New York poised to scale back cash bail reforms that angered law enforcement
ALBANY — Gov. Andrew Cuomo and state lawmakers appear poised to scale back a series of controversial changes to the state’s cash bail system that had angered law-enforcement officials since they took effect at the start of the year.
Cuomo and legislative leaders struck a tentative agreement early Thursday that adds a number of misdemeanor and felony crimes to the list of those subject to a cash bail order, which allows a judge to keep someone in jail while awaiting trial unless they pay a certain amount in cash or bond.
Lawmakers were expected to approve the measure as part of the state budget.
“The bail reform that we did last year, I’m very proud of because (the previous system) was discriminatory in effect and in impact,” he said. “I think we made the right change now and I think the improvements we’ve made this year are the right ones also.”
Among the more than a dozen crimes that would again be eligible for cash bail, according to the legislation:
¯ Any crime alleged to have caused a death
¯ Promoting an obscene sexual performance by a child
¯ First-degree grand larceny
¯ Failure to register as a third-degree sex offender
¯ Second-degree burglary if someone enters the living area of a home
¯ Escape from custody.
The measure would also allow a judge to apply cash bail for repeat arrests in some cases, including someone arrested for a felony while on probation or parole.
Last year, Cuomo and the Legislature approved a measure ending cash bail for most misdemeanors and Class E felonies, only allowing it to remain for most violent crimes.
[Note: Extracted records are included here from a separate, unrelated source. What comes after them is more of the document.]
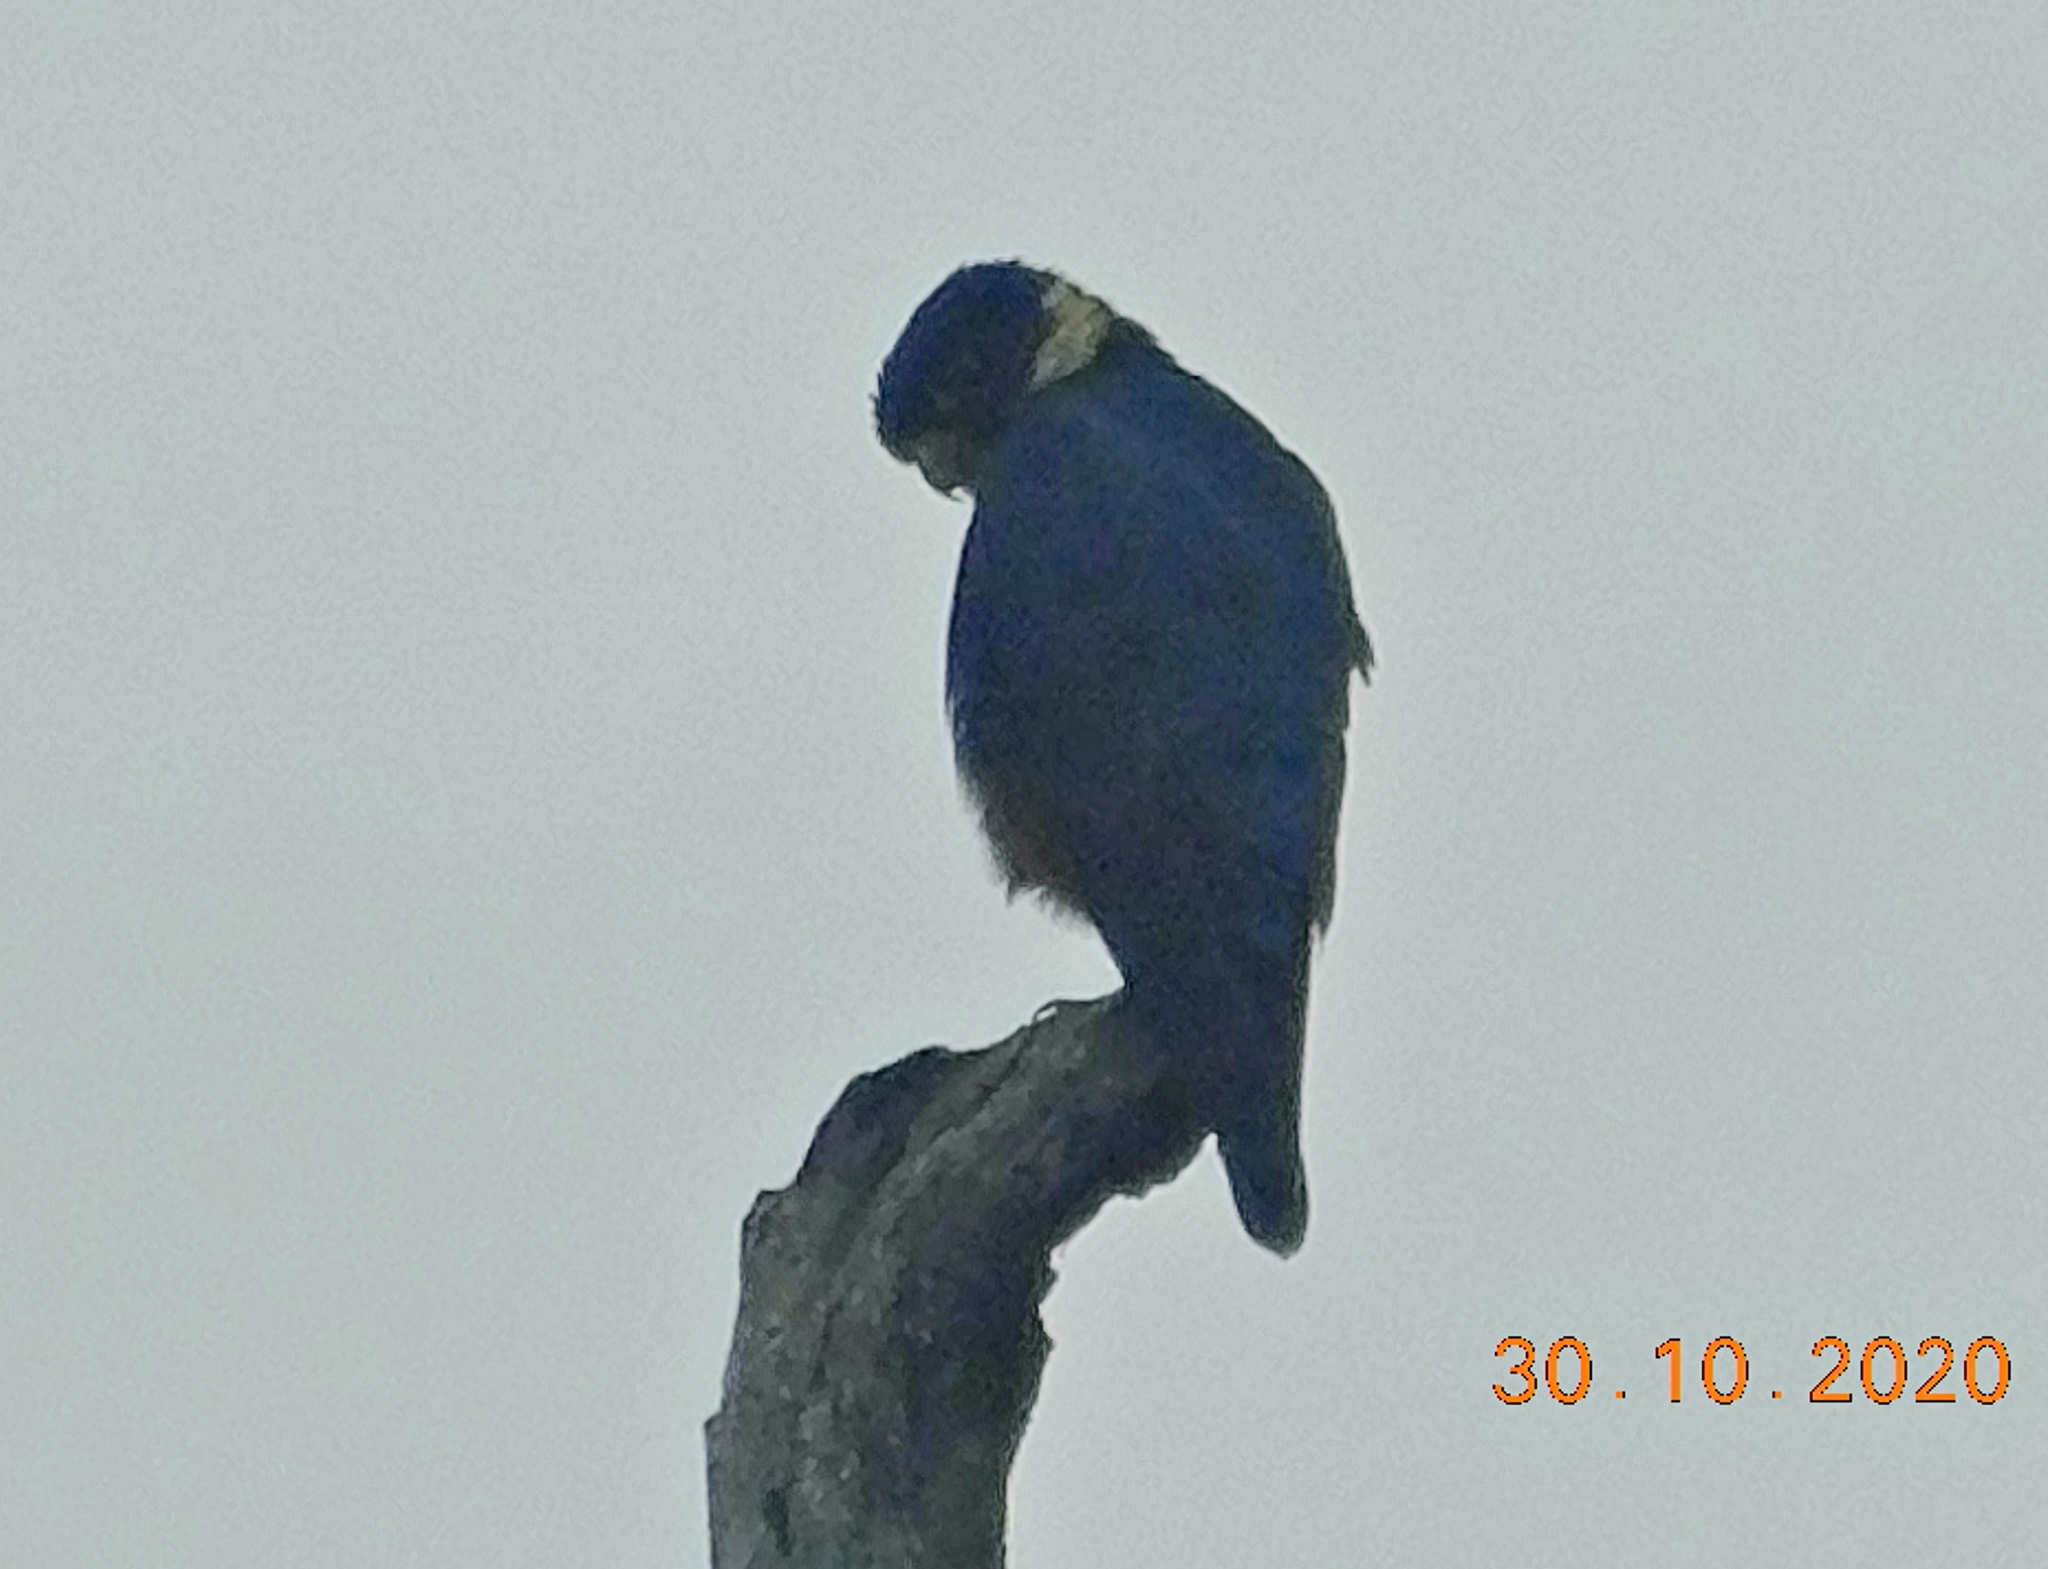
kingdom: Animalia
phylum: Chordata
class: Aves
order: Falconiformes
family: Falconidae
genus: Falco
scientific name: Falco rufigularis
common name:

It took effect at the start of this year.
Supporters of the bail reforms last year said the state’s previous cash bail system unfairly punished the poor, forcing them to spend time behind bars at a time when they were presumed innocent just because they couldn’t afford to get out.
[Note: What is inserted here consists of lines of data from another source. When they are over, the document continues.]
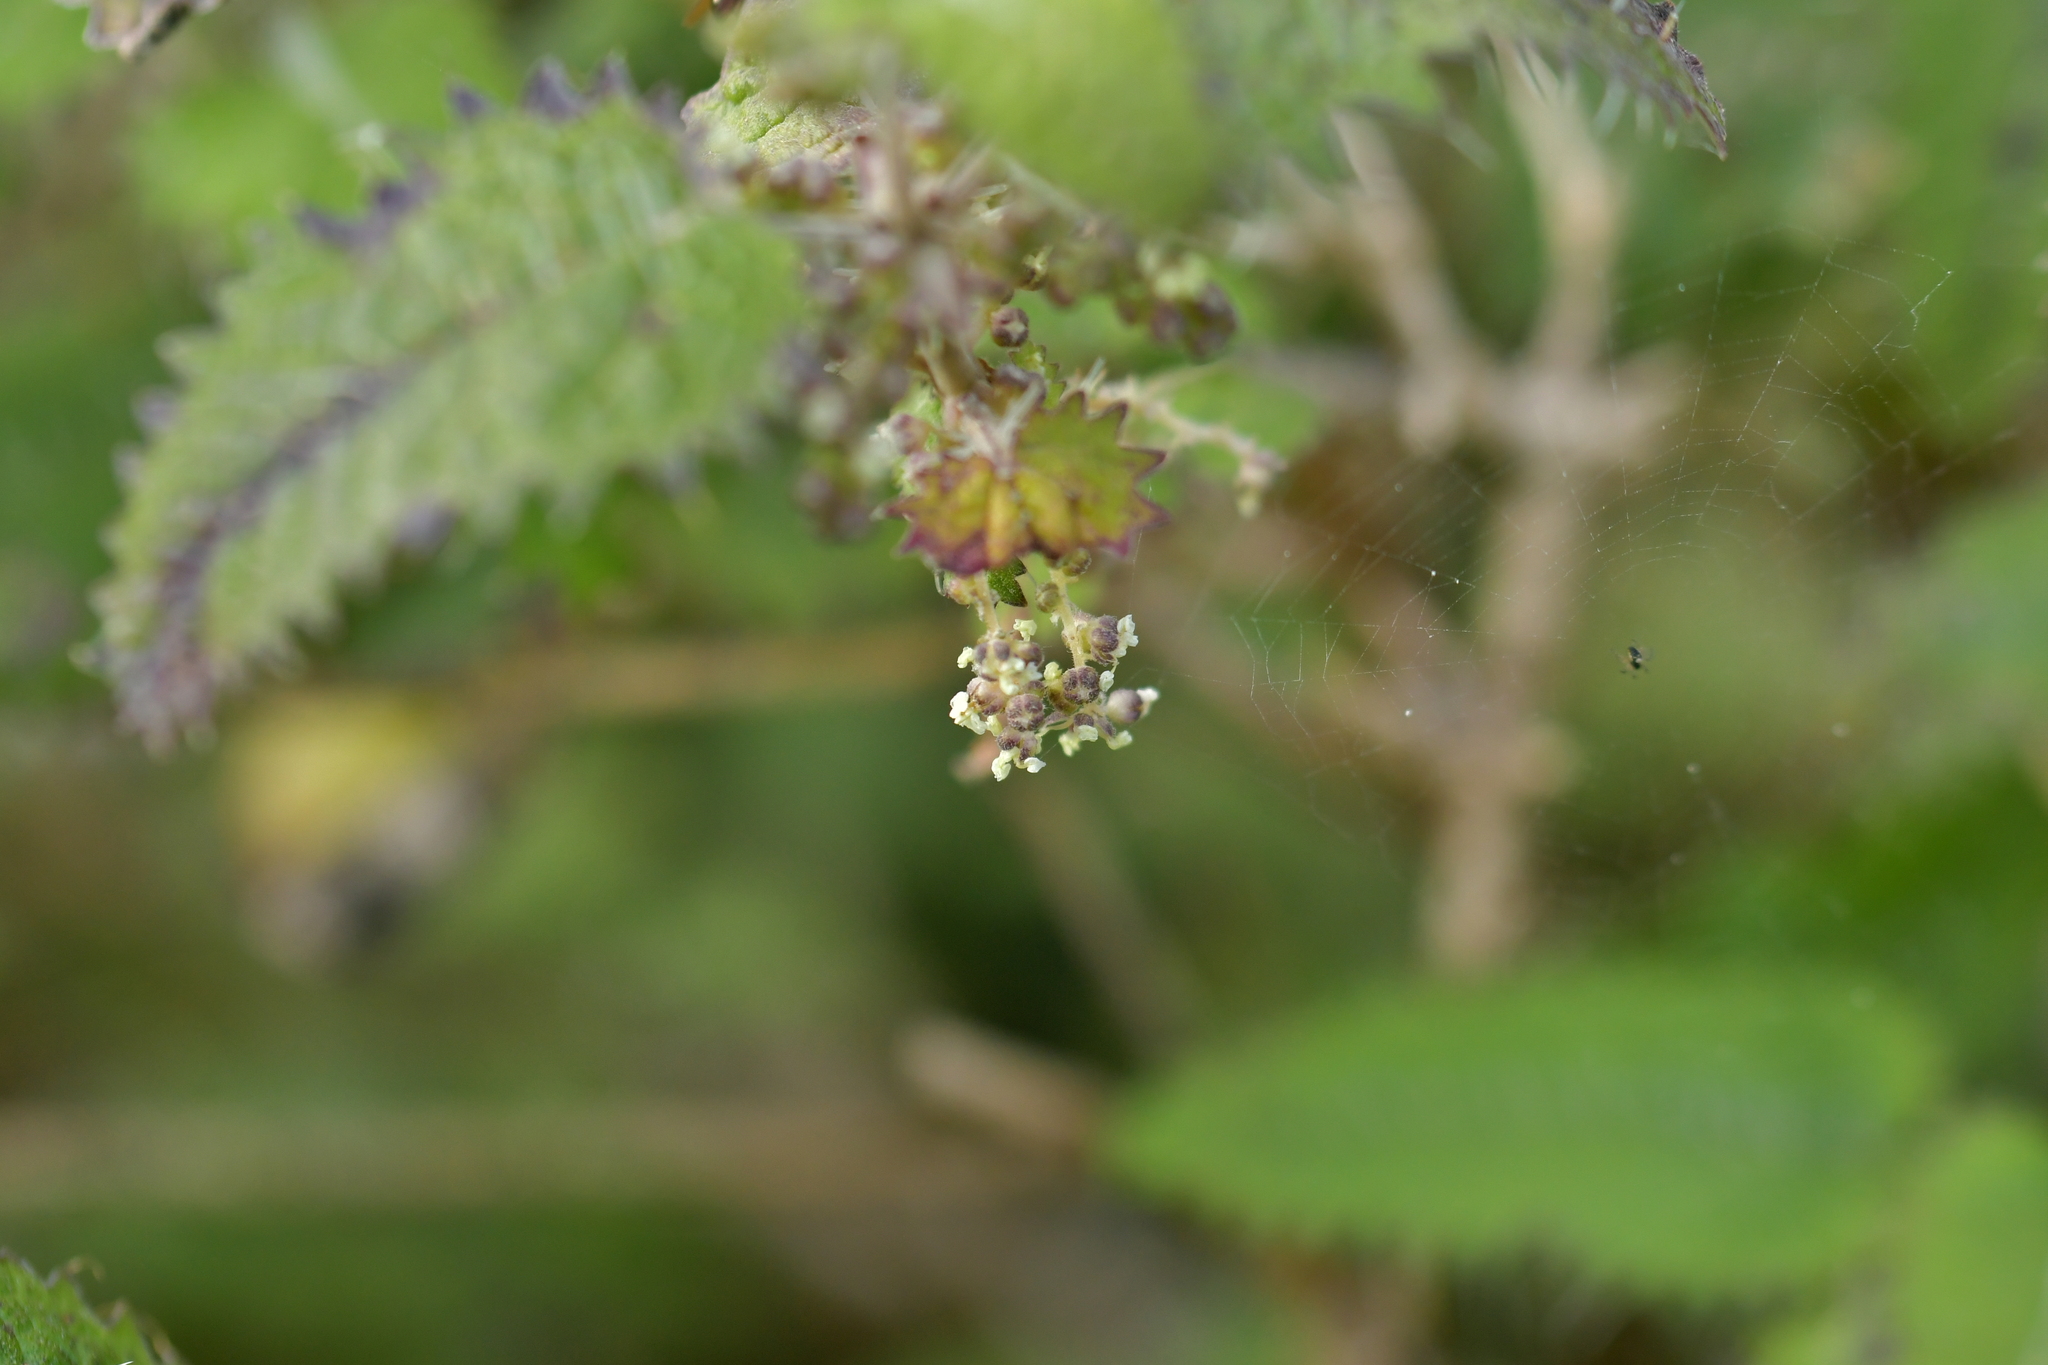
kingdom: Plantae
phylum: Tracheophyta
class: Magnoliopsida
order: Rosales
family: Urticaceae
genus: Urtica
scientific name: Urtica ferox
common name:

But law-enforcement officials criticized the reform laws en masse, highlighting cases this year where defendants were released only to quickly commit another crime after they got out.
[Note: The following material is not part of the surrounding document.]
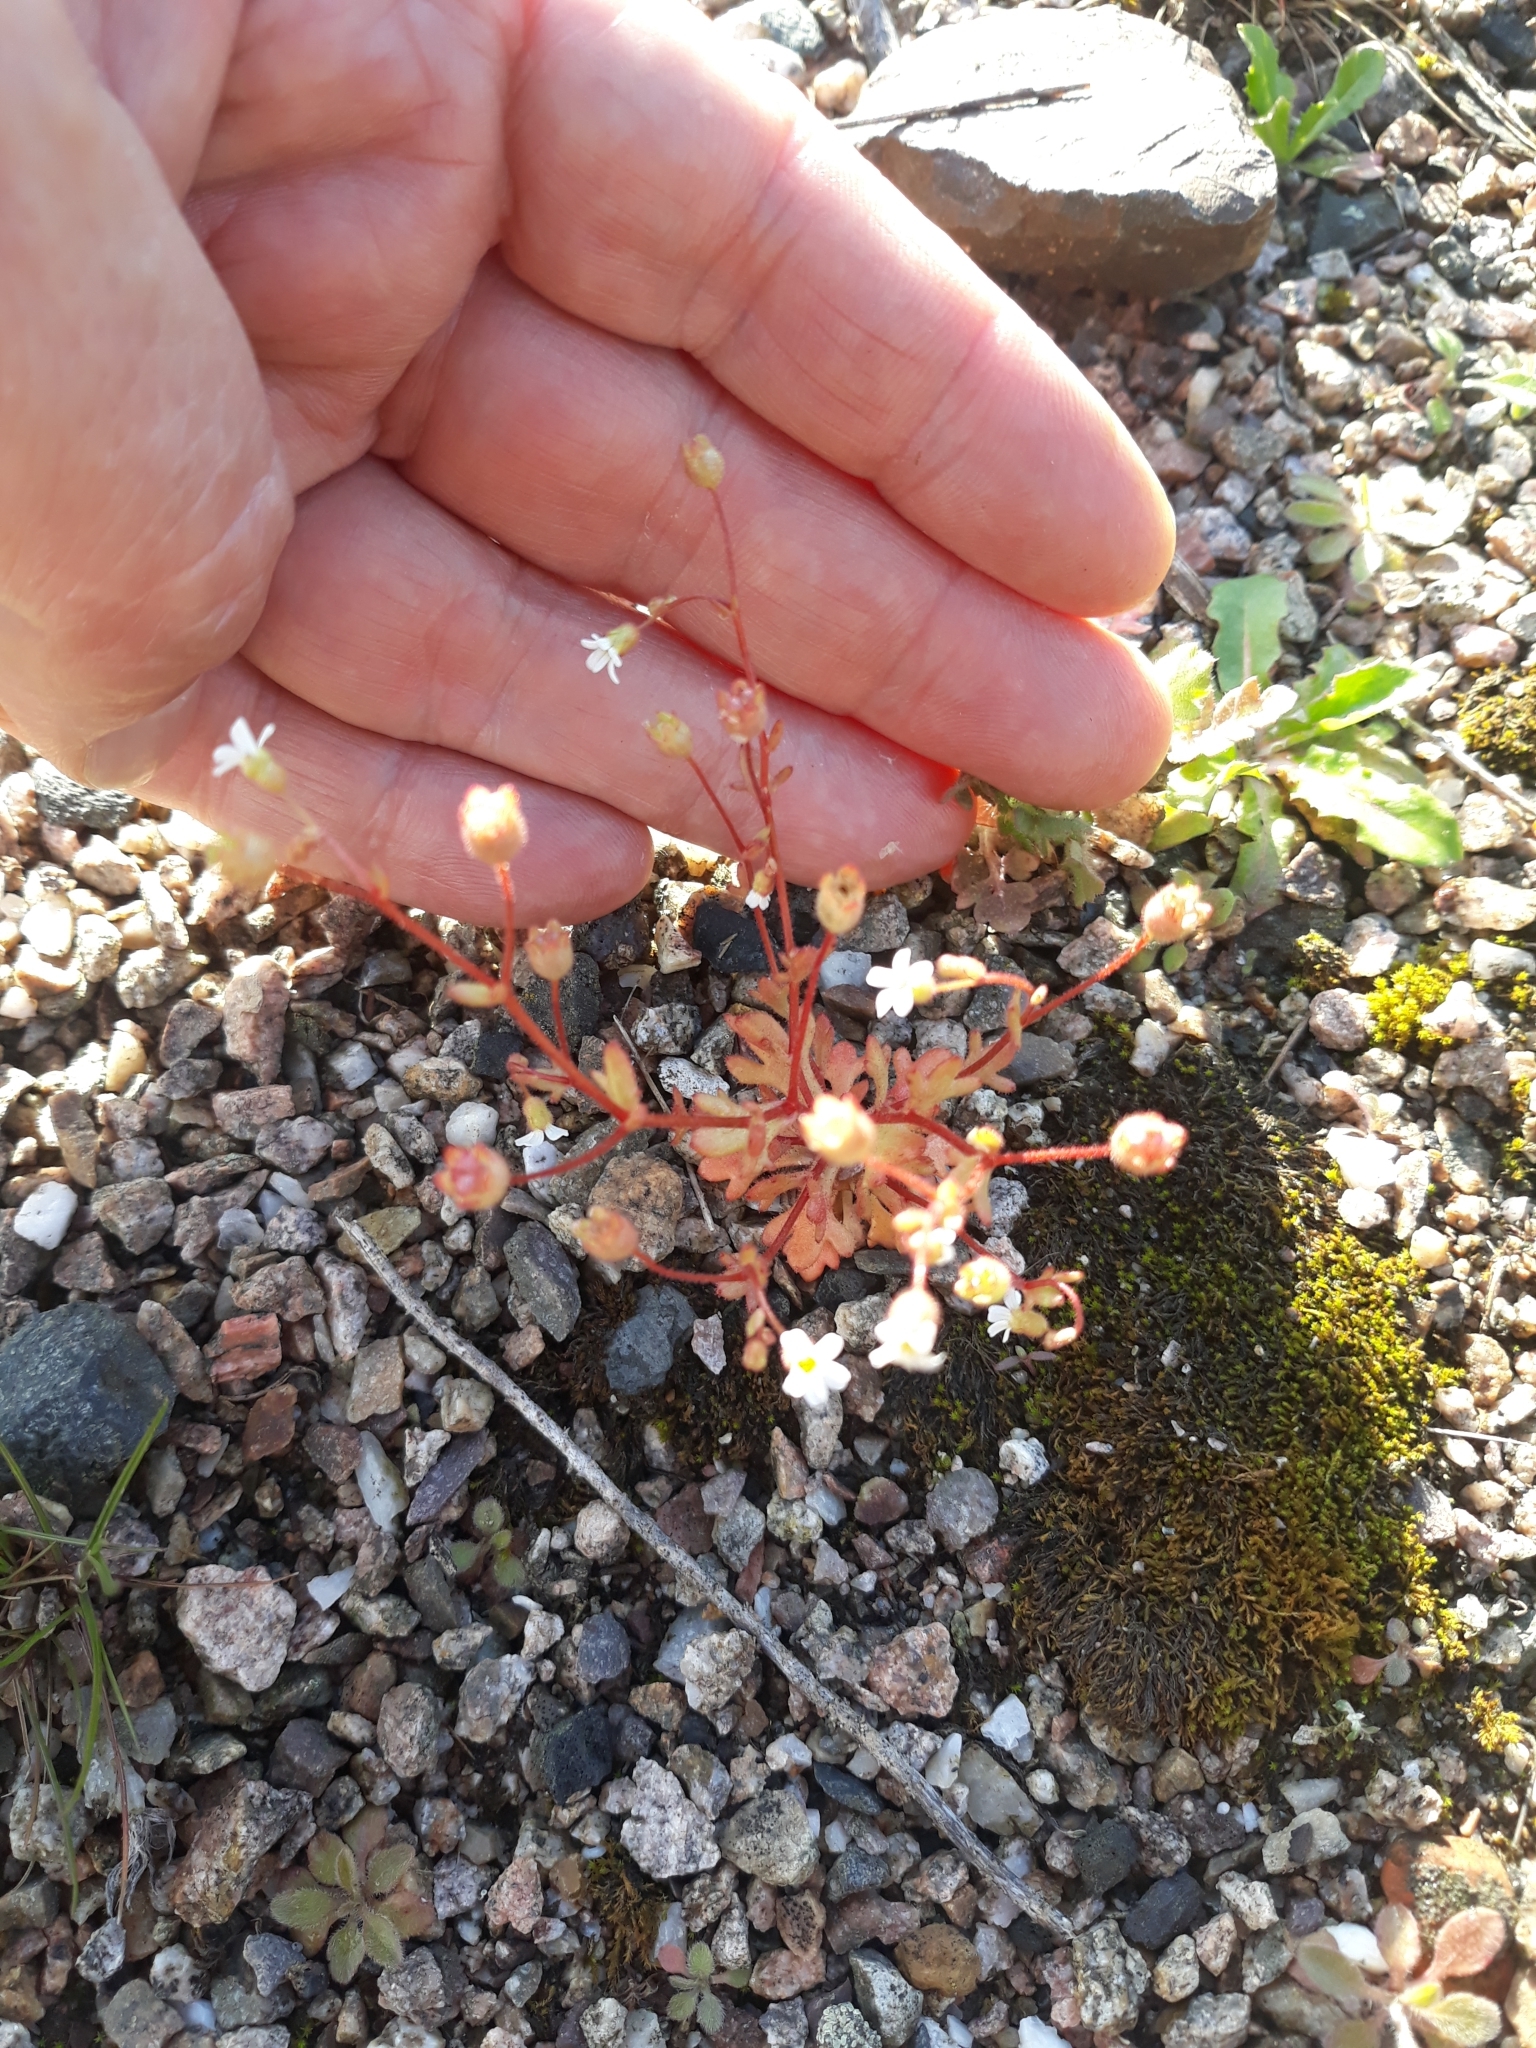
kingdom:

The reforms forced jails throughout the state to release at least 3,000 people who were charged with a crime in 2019 and incarcerated while awaiting trial.
Supporters of last year’s bail reforms criticized Cuomo and lawmakers for rolling them back, accusing them of pushing them through during a budget negotiation process that was particularly opaque this year.
With the Capitol closed to the general public because of the ongoing coronavirus crisis, pro-reform rallies that otherwise would have jammed the building were scaled back to online video conferences.
Lawmakers have largely been voting remotely on the state budget, save for just a few who are in the chamber to debate.
“Governor Cuomo is the only executive in the country to exploit the COVID-19 crisis to ram through rollbacks to bail reform that will increase jail populations throughout the state and further disrupt people’s access to the fragile social safety net,” said Paulette Soltani, political director for VOCAL-NY, an organization that advocates for low-income New York residents.
Even organizations representing the state’s sheriffs and police chiefs urged Cuomo and lawmakers to hold off this week, arguing in favor of a more deliberative process at a time that fosters more public participation.
Cuomo on Thursday said state policymakers have been discussing bail reform extensively for two years, dismissing criticism that the new changes were negotiated in secret.
Melissa DeRosa, Cuomo’s top aide, noted the new measures will take effect in 90 days, which she said was in part to prevent more people being kept in jail during the coronavirus crisis.
Legislative leaders began briefing their members on the proposed agreement to scale back the reforms Thursday morning. The Senate finished approving the budget Thursday afternoon, with the Assembly expected to finish Thursday night.
The budget deal also makes changes to the state’s discovery reforms, which were approved the same time as the cash bail reforms last year.
At the start of this year, prosecutors were required to hand over discovery materials — evidence collected against a defendant — within 15 days of an arraignment on charges.
Prosecutors argued the time frame was too onerous and could threaten some cases, particularly when the names of potential witnesses were handed over to defendants in gangs or organized crime.
As part of the state budget, lawmakers are set to vote on legislation Thursday that would scale back the discovery timeline to within 20 days of arraignment for misdemeanors and felonies when the defendant is in custody; and 35 days for misdemeanors and felonies when the defendant is not in custody.
For traffic violations and petty charges, the timeline will be 15 days before trial.